Scaling Crowdsourced Election Monitoring: Construction and Evaluation of Classification Models for Multilingual and Cross-Domain Classification Settings
Jabez Magomere, Scott Hale
TL;DR
This work tackles the scalability of crowdsourced election monitoring by proposing a two-step, multilingual classification approach that first filters informative reports and then assigns information types. It uses multilingual SBERT embeddings and XLM-R transformers, augmented with contextual, temporal, and sentiment features, achieving F1 scores of approximately 77.5% for informativeness and 74.6% for information-type classification. The authors also explore cross-domain transfer, showing that models trained on Kenyan data can be zero-shot or few-shot adapted to Nigerian data, with zero-shot F1 around 59% and few-shot gains up to 63%, though language disparities (English vs Swahili) reveal training-data imbalances.
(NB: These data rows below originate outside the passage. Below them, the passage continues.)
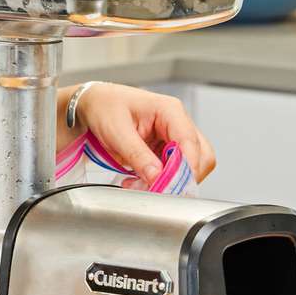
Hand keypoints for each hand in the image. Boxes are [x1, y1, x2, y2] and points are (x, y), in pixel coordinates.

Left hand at [74, 83, 215, 184]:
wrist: (95, 105)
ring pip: (190, 167)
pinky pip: (174, 171)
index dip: (186, 168)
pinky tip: (139, 182)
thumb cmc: (105, 107)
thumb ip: (138, 155)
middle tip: (157, 189)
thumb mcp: (116, 131)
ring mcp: (173, 137)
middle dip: (182, 178)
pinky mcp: (166, 149)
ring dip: (170, 182)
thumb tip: (157, 176)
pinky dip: (161, 181)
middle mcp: (177, 123)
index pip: (190, 142)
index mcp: (169, 110)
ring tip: (141, 186)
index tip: (171, 185)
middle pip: (200, 156)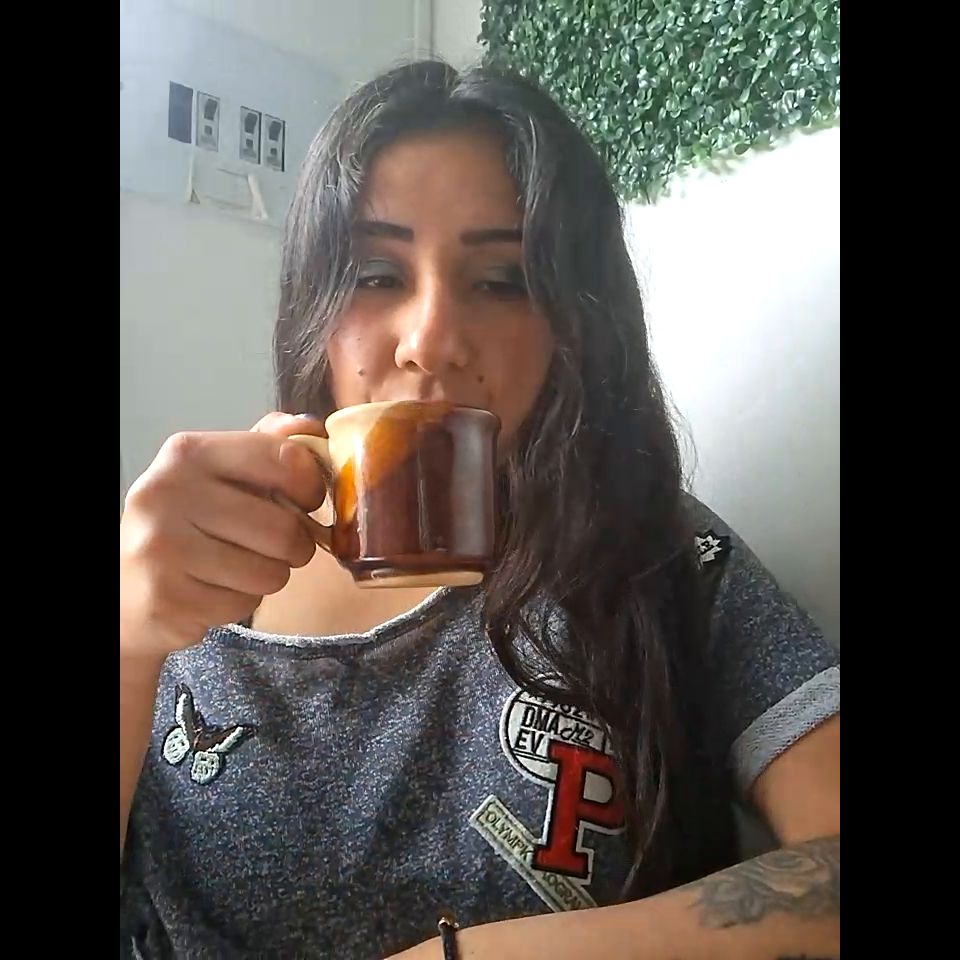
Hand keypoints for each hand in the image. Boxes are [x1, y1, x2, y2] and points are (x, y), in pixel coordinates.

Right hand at [120, 413, 327, 657]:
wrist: (126, 586)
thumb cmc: (187, 524)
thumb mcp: (219, 474)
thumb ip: (266, 446)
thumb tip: (311, 427)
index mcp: (188, 453)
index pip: (285, 459)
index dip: (311, 486)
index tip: (305, 500)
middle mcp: (169, 493)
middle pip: (283, 528)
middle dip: (295, 546)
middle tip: (276, 547)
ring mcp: (162, 547)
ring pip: (270, 571)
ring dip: (269, 576)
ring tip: (239, 567)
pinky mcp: (168, 598)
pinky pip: (245, 602)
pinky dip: (242, 601)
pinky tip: (214, 589)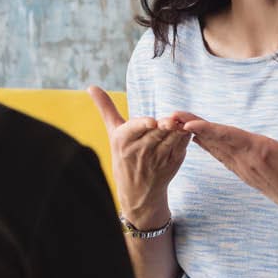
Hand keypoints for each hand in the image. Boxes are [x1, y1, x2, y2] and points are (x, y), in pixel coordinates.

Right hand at [87, 86, 190, 227]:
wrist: (137, 191)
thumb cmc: (123, 155)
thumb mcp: (112, 133)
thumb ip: (106, 108)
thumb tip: (91, 86)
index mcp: (123, 141)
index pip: (134, 130)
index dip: (143, 125)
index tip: (151, 122)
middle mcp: (139, 151)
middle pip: (155, 133)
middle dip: (165, 126)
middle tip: (172, 120)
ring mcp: (157, 159)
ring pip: (170, 140)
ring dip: (177, 130)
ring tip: (182, 121)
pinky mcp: (172, 164)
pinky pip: (181, 147)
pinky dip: (185, 137)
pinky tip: (186, 129)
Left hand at [176, 108, 277, 227]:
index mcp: (259, 151)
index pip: (228, 137)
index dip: (207, 129)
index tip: (188, 124)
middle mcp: (246, 161)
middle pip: (214, 140)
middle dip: (191, 127)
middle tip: (171, 116)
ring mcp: (243, 168)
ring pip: (215, 148)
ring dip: (195, 135)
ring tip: (176, 123)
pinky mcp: (245, 173)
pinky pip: (221, 157)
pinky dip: (207, 145)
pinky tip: (196, 139)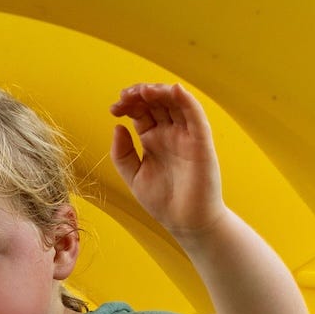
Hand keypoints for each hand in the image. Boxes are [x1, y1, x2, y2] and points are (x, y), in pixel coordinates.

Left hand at [108, 83, 225, 239]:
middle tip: (125, 97)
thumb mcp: (134, 177)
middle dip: (140, 94)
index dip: (128, 104)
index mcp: (153, 139)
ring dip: (160, 91)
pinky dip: (186, 100)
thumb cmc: (163, 203)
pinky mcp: (201, 142)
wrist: (187, 223)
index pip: (141, 111)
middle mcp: (170, 133)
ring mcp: (186, 135)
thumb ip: (122, 154)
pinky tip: (174, 90)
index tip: (114, 109)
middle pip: (156, 102)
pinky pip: (195, 115)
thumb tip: (117, 127)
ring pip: (175, 102)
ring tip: (143, 91)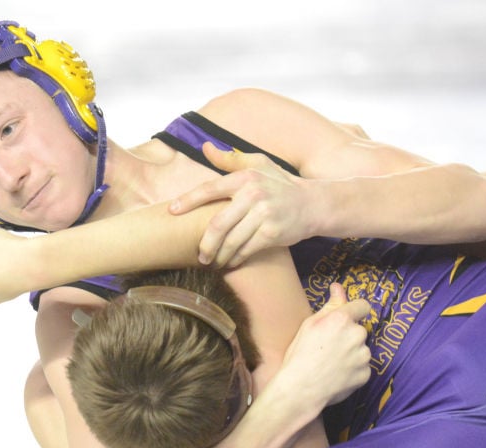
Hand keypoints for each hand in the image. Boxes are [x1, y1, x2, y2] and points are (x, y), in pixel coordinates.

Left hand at [169, 143, 314, 266]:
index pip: (209, 189)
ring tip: (213, 261)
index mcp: (245, 177)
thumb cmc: (281, 184)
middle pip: (218, 224)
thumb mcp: (259, 164)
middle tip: (200, 255)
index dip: (188, 201)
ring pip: (231, 241)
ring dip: (219, 255)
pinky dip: (236, 259)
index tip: (172, 212)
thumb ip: (230, 158)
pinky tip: (231, 262)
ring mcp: (264, 214)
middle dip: (205, 244)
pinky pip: (246, 250)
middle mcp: (253, 194)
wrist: (313, 204)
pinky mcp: (272, 232)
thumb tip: (205, 147)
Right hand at [278, 283, 370, 411]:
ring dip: (351, 354)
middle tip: (328, 348)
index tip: (347, 319)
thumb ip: (330, 305)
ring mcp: (363, 356)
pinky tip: (336, 375)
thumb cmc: (300, 355)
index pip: (362, 306)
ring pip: (361, 350)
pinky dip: (352, 371)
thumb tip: (338, 287)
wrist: (300, 388)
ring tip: (331, 364)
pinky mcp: (365, 374)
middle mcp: (357, 335)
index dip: (355, 312)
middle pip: (359, 330)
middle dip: (348, 336)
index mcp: (342, 319)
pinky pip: (362, 368)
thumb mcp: (310, 325)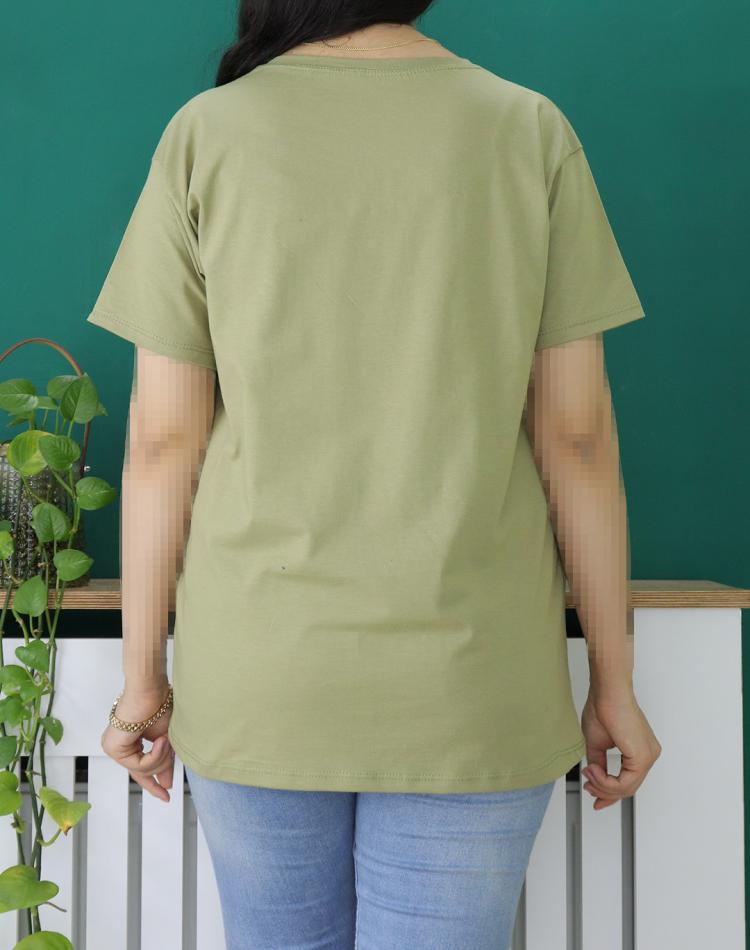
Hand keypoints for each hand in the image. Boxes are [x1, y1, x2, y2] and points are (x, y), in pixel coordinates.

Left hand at [100, 683, 175, 801]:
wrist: (151, 690)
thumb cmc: (159, 705)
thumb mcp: (167, 739)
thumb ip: (164, 761)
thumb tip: (167, 782)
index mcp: (130, 740)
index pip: (140, 767)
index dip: (154, 781)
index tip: (165, 791)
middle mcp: (119, 745)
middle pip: (139, 772)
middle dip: (155, 781)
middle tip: (166, 792)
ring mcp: (114, 747)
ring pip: (140, 770)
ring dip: (160, 759)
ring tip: (167, 742)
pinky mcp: (113, 748)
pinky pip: (137, 765)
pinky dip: (153, 756)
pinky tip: (161, 741)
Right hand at [580, 688, 661, 809]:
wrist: (607, 693)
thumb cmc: (603, 708)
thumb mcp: (597, 744)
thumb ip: (600, 763)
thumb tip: (595, 776)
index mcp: (641, 751)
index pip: (628, 781)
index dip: (609, 792)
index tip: (594, 793)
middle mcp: (648, 755)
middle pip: (628, 788)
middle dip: (604, 792)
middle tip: (588, 787)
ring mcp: (648, 756)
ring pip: (627, 788)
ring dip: (602, 785)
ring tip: (589, 774)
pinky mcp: (643, 757)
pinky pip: (625, 782)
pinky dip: (606, 781)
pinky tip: (595, 770)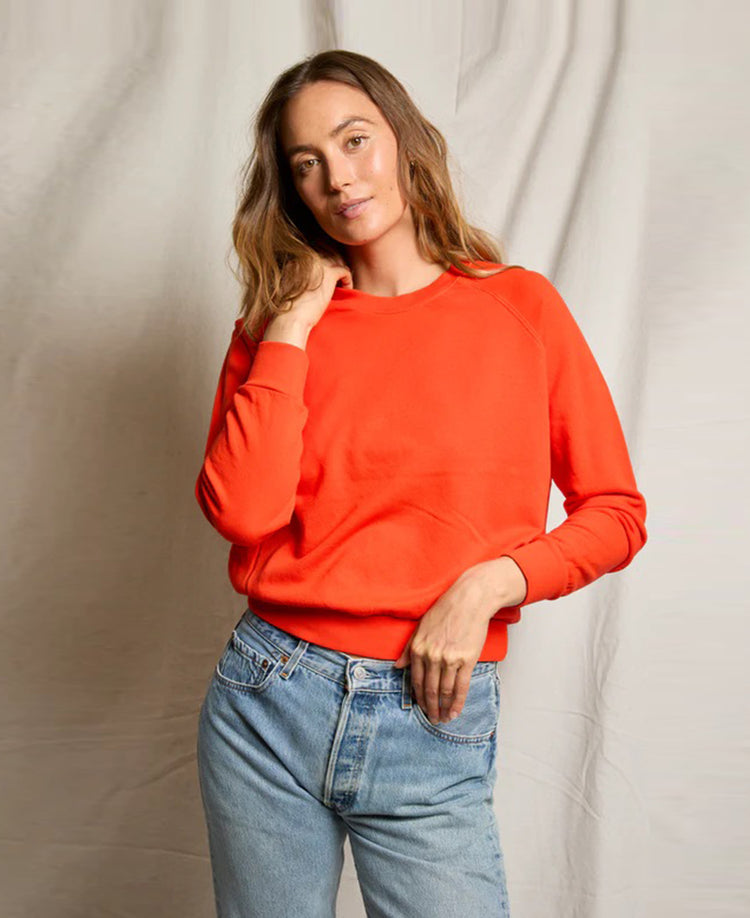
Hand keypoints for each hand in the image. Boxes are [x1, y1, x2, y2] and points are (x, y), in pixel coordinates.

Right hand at [281, 252, 352, 327]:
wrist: (291, 318)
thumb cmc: (290, 312)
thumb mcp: (293, 292)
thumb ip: (303, 284)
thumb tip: (315, 287)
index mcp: (294, 262)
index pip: (315, 263)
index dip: (323, 274)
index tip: (325, 286)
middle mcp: (307, 260)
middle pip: (327, 261)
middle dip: (332, 273)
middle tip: (336, 287)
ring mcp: (319, 265)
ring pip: (336, 265)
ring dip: (340, 276)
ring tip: (341, 289)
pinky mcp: (329, 274)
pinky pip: (344, 271)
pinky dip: (348, 280)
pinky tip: (346, 290)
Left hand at [393, 557, 525, 724]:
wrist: (469, 600)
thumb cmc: (446, 610)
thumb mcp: (421, 627)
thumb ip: (409, 649)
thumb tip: (397, 666)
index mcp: (418, 648)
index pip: (416, 680)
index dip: (418, 697)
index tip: (421, 707)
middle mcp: (432, 656)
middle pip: (429, 689)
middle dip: (430, 707)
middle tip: (432, 719)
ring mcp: (449, 659)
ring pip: (444, 691)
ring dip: (443, 708)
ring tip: (443, 718)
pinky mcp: (466, 660)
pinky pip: (461, 687)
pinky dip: (457, 702)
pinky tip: (455, 712)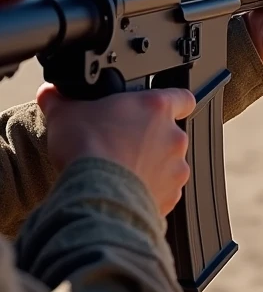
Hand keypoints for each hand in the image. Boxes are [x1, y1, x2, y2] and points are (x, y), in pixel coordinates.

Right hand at [37, 84, 194, 215]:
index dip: (174, 103)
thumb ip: (60, 100)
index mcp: (155, 108)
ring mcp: (175, 169)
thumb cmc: (88, 150)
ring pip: (169, 165)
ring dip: (152, 168)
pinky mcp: (170, 197)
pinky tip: (125, 192)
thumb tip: (50, 94)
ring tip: (123, 172)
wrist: (95, 194)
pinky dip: (149, 193)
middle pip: (171, 134)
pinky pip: (164, 193)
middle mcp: (173, 137)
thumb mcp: (65, 114)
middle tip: (125, 146)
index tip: (163, 110)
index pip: (182, 97)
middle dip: (152, 141)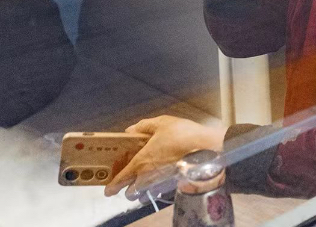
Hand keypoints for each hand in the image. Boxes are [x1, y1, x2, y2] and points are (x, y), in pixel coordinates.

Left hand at [104, 116, 226, 196]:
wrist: (207, 148)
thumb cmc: (183, 134)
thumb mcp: (161, 123)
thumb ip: (143, 126)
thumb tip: (131, 130)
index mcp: (141, 161)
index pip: (121, 179)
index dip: (112, 186)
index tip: (108, 189)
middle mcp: (148, 175)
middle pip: (131, 192)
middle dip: (126, 189)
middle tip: (127, 182)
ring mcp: (160, 181)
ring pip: (144, 193)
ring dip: (140, 190)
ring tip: (142, 181)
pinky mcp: (172, 183)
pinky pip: (157, 190)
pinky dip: (155, 187)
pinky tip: (159, 177)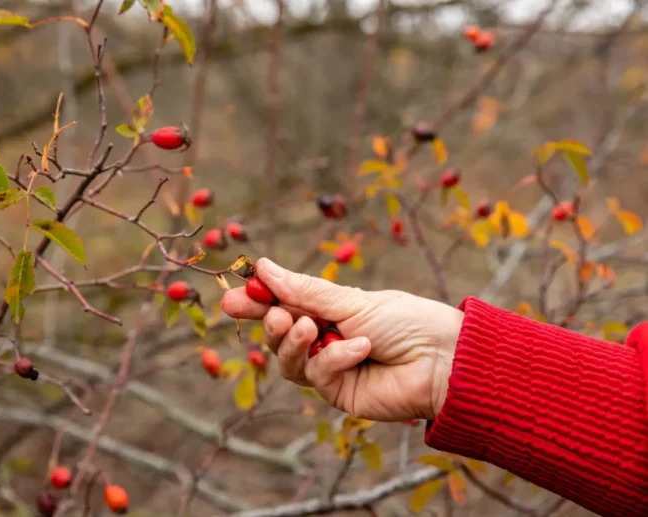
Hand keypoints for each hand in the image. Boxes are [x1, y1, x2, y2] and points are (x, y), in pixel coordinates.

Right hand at [221, 258, 462, 421]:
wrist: (443, 358)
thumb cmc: (405, 321)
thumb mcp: (350, 300)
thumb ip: (304, 290)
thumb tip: (262, 267)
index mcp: (329, 310)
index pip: (282, 304)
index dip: (255, 302)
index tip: (230, 297)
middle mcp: (324, 338)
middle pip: (278, 335)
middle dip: (269, 323)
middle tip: (273, 314)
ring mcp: (330, 368)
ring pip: (288, 360)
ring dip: (294, 342)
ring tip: (309, 328)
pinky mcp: (339, 393)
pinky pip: (317, 376)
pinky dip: (333, 359)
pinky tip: (359, 349)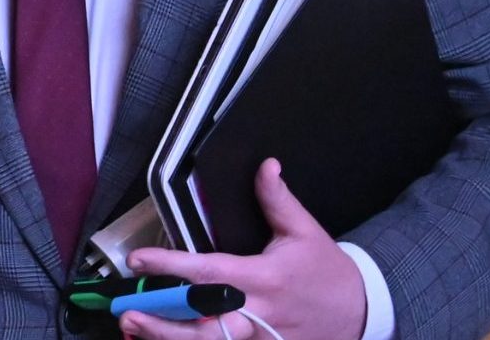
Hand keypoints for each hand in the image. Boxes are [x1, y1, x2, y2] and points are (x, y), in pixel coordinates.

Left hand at [118, 159, 367, 339]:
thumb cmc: (327, 272)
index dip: (171, 267)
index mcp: (263, 278)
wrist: (360, 312)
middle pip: (203, 324)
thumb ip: (277, 200)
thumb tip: (265, 166)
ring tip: (135, 331)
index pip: (208, 272)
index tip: (140, 260)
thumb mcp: (305, 231)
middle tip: (129, 311)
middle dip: (163, 321)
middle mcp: (257, 313)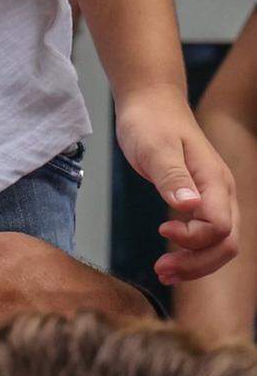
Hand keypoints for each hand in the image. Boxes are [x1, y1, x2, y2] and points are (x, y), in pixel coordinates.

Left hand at [116, 87, 238, 284]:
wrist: (151, 104)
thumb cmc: (150, 123)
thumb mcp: (154, 148)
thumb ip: (171, 177)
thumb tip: (190, 206)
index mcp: (214, 180)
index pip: (219, 227)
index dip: (193, 239)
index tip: (162, 228)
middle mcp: (222, 192)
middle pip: (227, 243)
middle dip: (197, 263)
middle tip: (161, 271)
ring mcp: (215, 197)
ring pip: (220, 243)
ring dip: (196, 263)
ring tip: (164, 272)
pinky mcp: (203, 200)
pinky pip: (208, 235)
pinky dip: (193, 251)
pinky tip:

They provide a thorough error analysis and propose strategies to improve annotation, dataset balance, and potential multimodal or LLM-based enhancements for future deployment in real-world election monitoring. Overall, the study demonstrates meaningful cross-domain transfer potential and highlights practical considerations for multilingual, crowdsourced election report classification systems.
Abstract
The adoption of crowdsourced election monitoring as a complementary alternative to traditional election monitoring is on the rise. Yet, its reliance on digital response volunteers to manually process incoming election reports poses a significant scaling bottleneck. In this paper, we address the challenge of scaling crowdsourced election monitoring by advancing the task of automated classification of crowdsourced election reports to multilingual and cross-domain classification settings. We propose a two-step classification approach of first identifying informative reports and then categorising them into distinct information types. We conduct classification experiments using multilingual transformer models such as XLM-RoBERTa and multilingual embeddings such as SBERT, augmented with linguistically motivated features. Our approach achieves F1-Scores of 77\% for informativeness detection and 75\% for information type classification. We conduct cross-domain experiments, applying models trained in a source electoral domain to a new target electoral domain in zero-shot and few-shot classification settings. Our results show promising potential for model transfer across electoral domains, with F1-Scores of 59\% in zero-shot and 63\% in few-shot settings. However, our analysis also reveals a performance bias in detecting informative English reports over Swahili, likely due to imbalances in the training data, indicating a need for caution when deploying classification models in real-world election scenarios.